Crafting with multiple inputs
Consider a game with a crafting system. Imagine that crafting an object requires several inputs.
- Crafter skill level
- Input A
- Input B
- Input C
The qualities of these inputs may be variable.
- The crafter's skill level varies as the crafter gains experience.
- Metals: how well refined it is
- Food product: age and suitability
- ... etc ...
Imagine that any input can have a quality rating from 0 to 100%. The quality of the inputs can affect the quality of the resulting product. To implement this, we must create a function to determine the output quality. Let us call our inputs [A,B,C,D], each ranging from 0-1, and create some example functions.
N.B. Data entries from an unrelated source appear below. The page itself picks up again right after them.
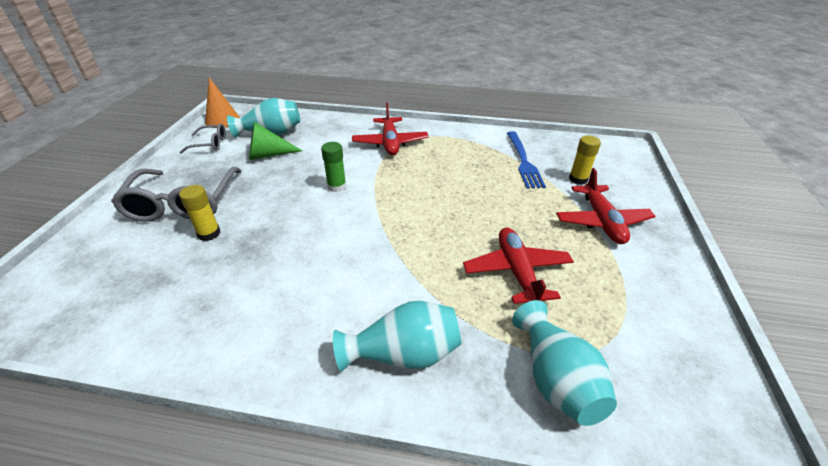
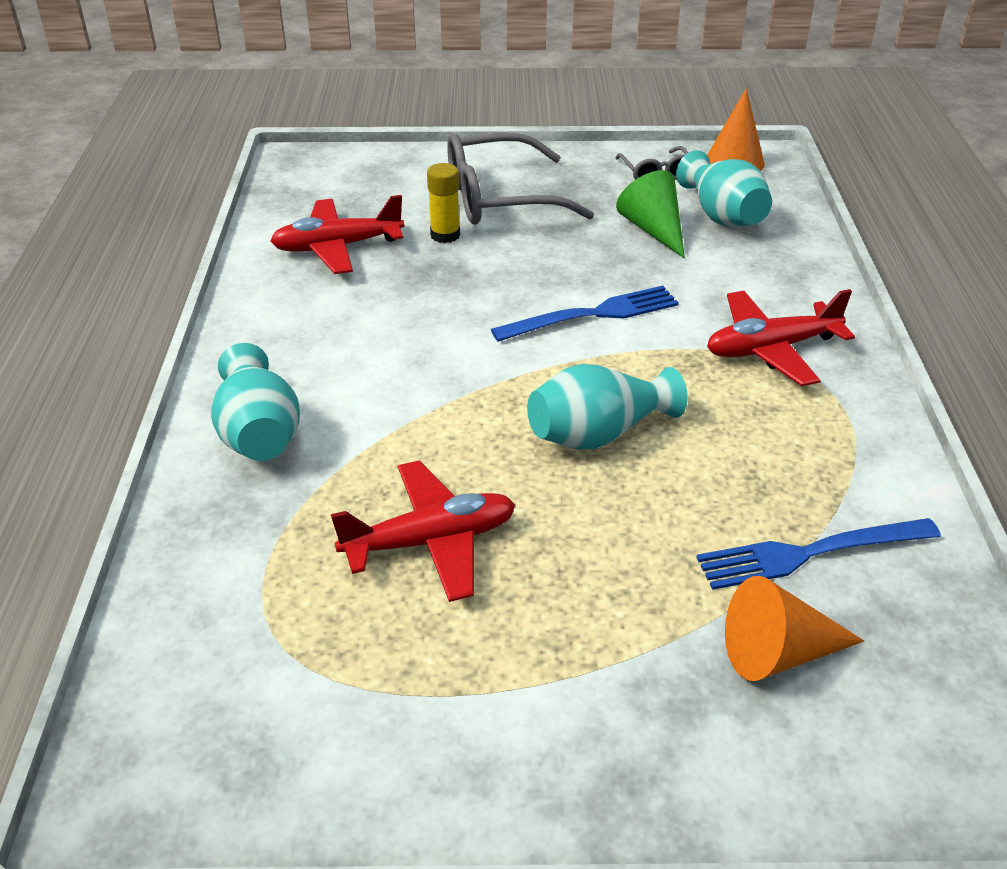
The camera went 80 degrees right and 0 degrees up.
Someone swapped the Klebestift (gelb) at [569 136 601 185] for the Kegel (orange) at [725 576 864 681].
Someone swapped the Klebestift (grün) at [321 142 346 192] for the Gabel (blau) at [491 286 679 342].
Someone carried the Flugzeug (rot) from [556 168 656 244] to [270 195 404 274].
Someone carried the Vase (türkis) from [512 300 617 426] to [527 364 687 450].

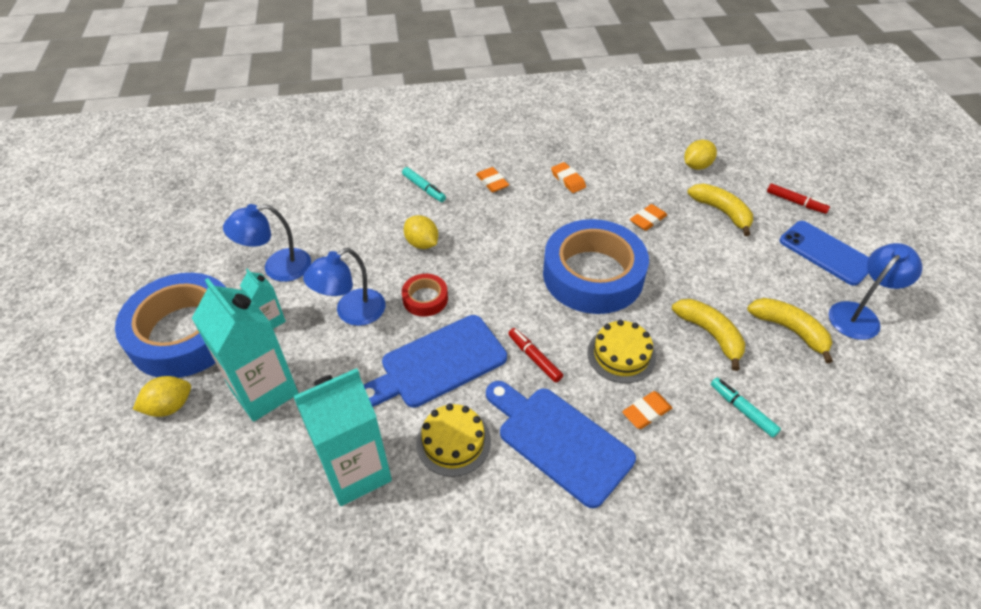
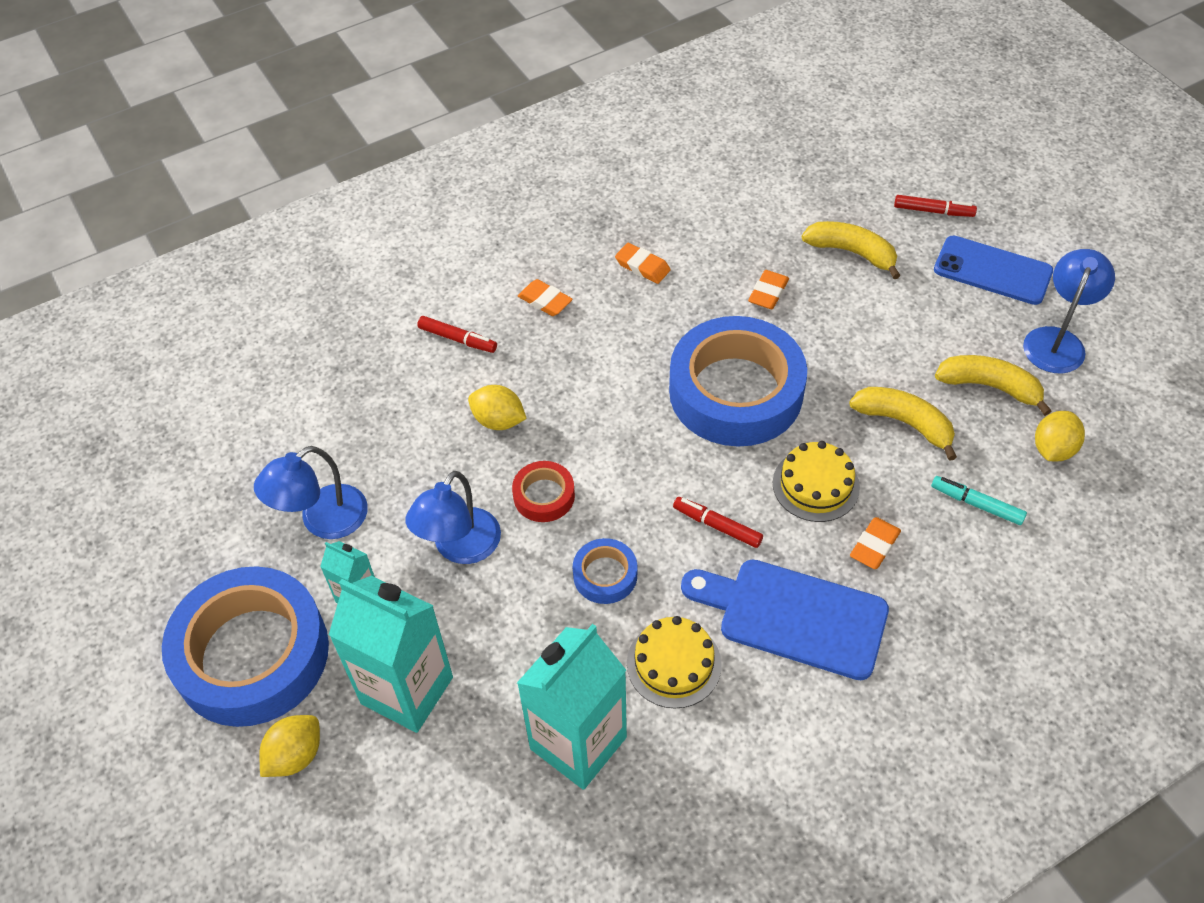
The camera went 20 degrees left and 5 degrees up.
Someone carried the Zitrone (gelb) from [684 140 717 170] to [1035 411 1085 462].
Someone repainted the Filzstift (türkis) at [402 167 446 202], which became the Filzstift (rot) at [417 316 497 353].
Someone swapped the Schneidebrett (blau) at [364 315 507 408] for the Klebeband (blau) at [573 538 637 604].

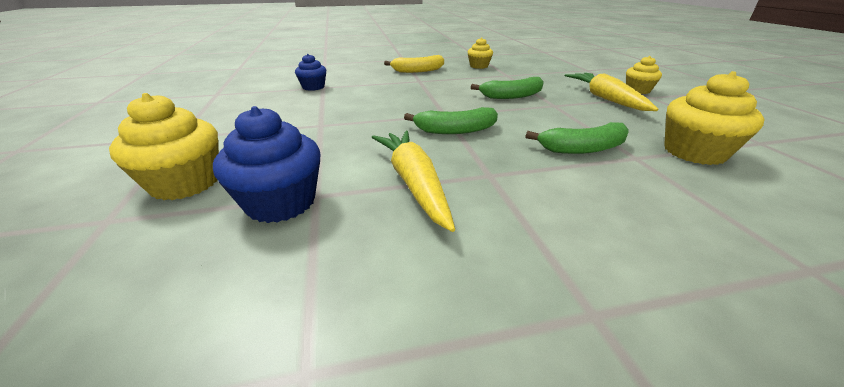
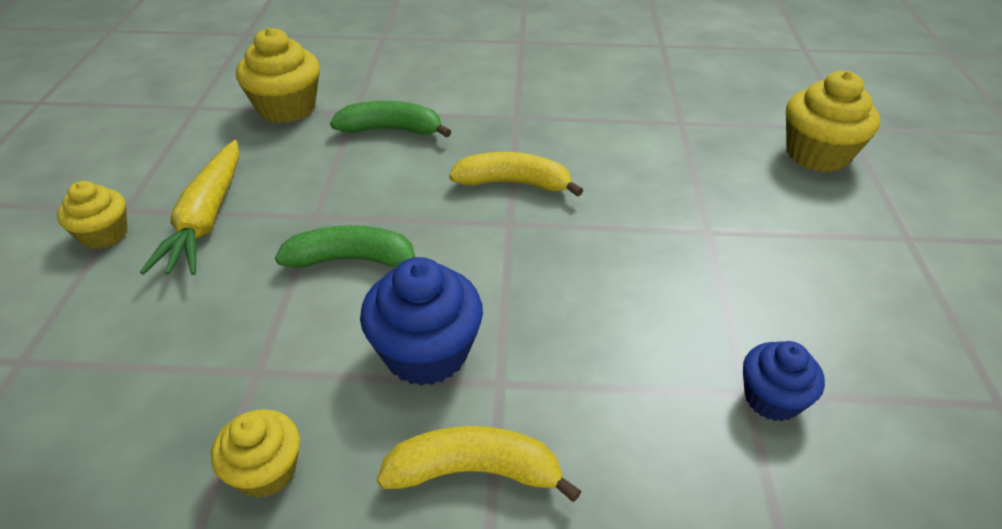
The camera went 165 degrees left and 10 degrees up.
Someone carried the Muffin (blau) from [213 106 321 223] to [360 257 483 386].
Someone repainted the Banane (grün) at [404 107 498 134], which became the Banane (gelb) at [449 152 583 197].
Someone took away the Karotte (gelb) at [372 131 455 232].

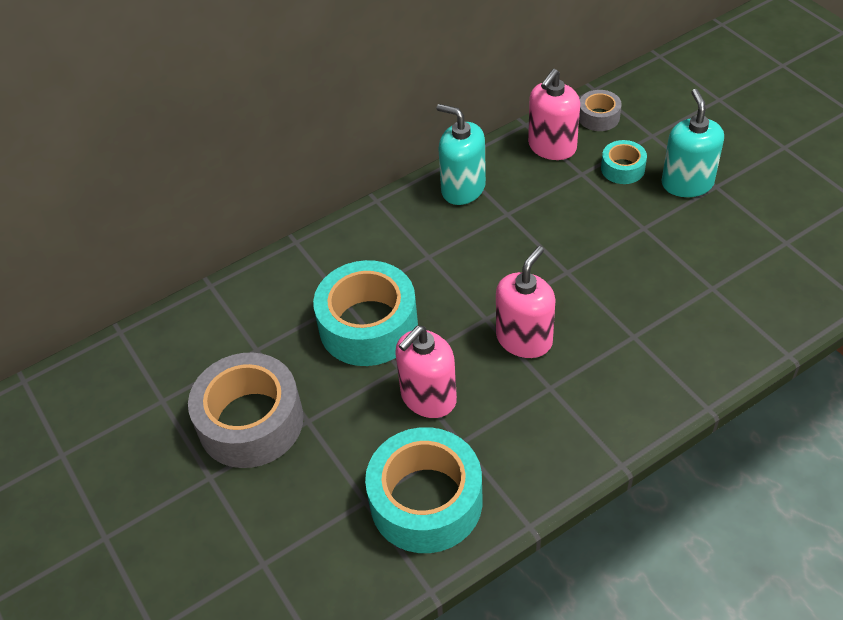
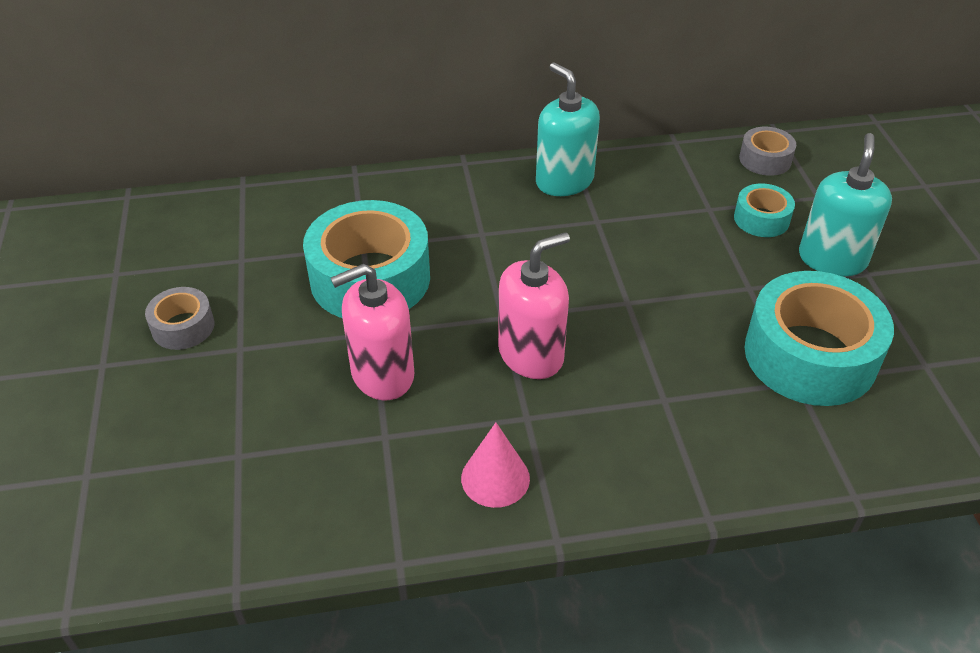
The camera went 20 degrees right and 5 degrees down.
Someone took away the Seifenspender (rosa) at [528 69 580 160].
Someone scaled the Klebeband (grau) at [188 352 304 468] by 0.49.
Someone carried the Klebeband (türkis) from [365 427 482 553] to [745 271 894 406].
Someone put down the Kegel (rosa) at [461 423 530 508].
- Multiplication: q = A * B * C * D
- Summation: q = (A + B + C + D)/n where n is the number of inputs
- Sum of squares: q = (A^2 + B^2 + C^2 + D^2)/n
- sqrt(Sum of squares)
The multiplication function emphasizes differences from 1.0, the netural position. The addition of flawed components will create greater flaws in the result.
The summation function minimizes the effect of flawed components on the end result. The addition of perfect components will even out the result toward 1.
The sum-of-squares function will produce results somewhere in the middle of these two extremes. Taking its square root will push the quality value toward 1.
The choice of function is up to the game designer. It will help to throw several functions and examples into a spreadsheet and see what ranges of results you feel are appropriate for your game.
Crafting with weighted inputs
How about weighting the inputs so that some will matter more than the others? You will need to rewrite your algorithm.
Rules for weighting:
- Inputs with a larger weight will have more influence on the result than inputs with a smaller weight.
- If all weights are equal, the result should be the same as the unweighted algorithm.
- If one weight approaches infinity while the others hold still, the result should be as if all other weights are zero.
Let us call the inputs [A,B,C,D] and their weights [Z,X,Y,W].
It may help to calculate how much any weight differs from the mean average weight of all objects in the set. For input weights of [5, 1, 4, 2.8], this produces [1.5625, 0.3125, 1.25, 0.875].
- f(Z) = Z/(Z+Y+X+W) * n where n is the number of weights
It may also help to adjust the values of the weights relative to the largest weight. For the same inputs, this produces [1, 0.2, 0.8, 0.56].
- g(Z) = Z / max(Z, Y, X, W)
The multiplication function (q = A * B * C * D) emphasizes the input's difference from 1.0 and compounds these differences as more inputs are added. We can create a helper function m(input, weight) to adjust this difference relative to the weight. For weights [5, 1, 4, 2.8] and all inputs 0.9, this produces [0.9, 0.98, 0.92, 0.944].
- m(A,Z) = 1 - (1-A)*g(Z)
An analogue to the multiplication function becomes:
- q = m(A,Z) * m(B,Y) * m(C,X) * m(D,W)
The summation function is easily modified by multiplying each input by its weight, then dividing by the sum of weights.
- q = AZ + BY + CX + DZ / (Z+Y+X+W)
The sum of squares function can be modified similarly to the summation function.
- q = (A^2*Z + B^2*Y + C^2*X + D^2*W) / (Z + Y + X + W)
Here is some bonus math that I was working on the other day. Imagine that you have three different crafting functions Z,X,Y that take inputs A, B, and C.
- Z = A + 2B
- Y = 0.5A + 2B + C
- X = B + 3C
Now imagine that you have volumes of A, B, and C in storage; let's say 40A, 80B, 20C. How does one maximize production? This is a solved linear algebra problem so you should go looking for the appropriate method in your language's math libraries.
In Python, you lay out the functions like this:
a = [ [1.0, 0.5, 0.0], [2.0, 2.0, 0.0], [0.0, 1.0, 3.0] ] r = [40,80,20] print scipy.optimize.linprog(c=(-1,-1,-1), A_ub=a, b_ub=r )
optimize.linprog() is used because linalg.solve() will give you negative numbers.
What if you want to weight the functions so that one is more valuable than another? I'm still working on it.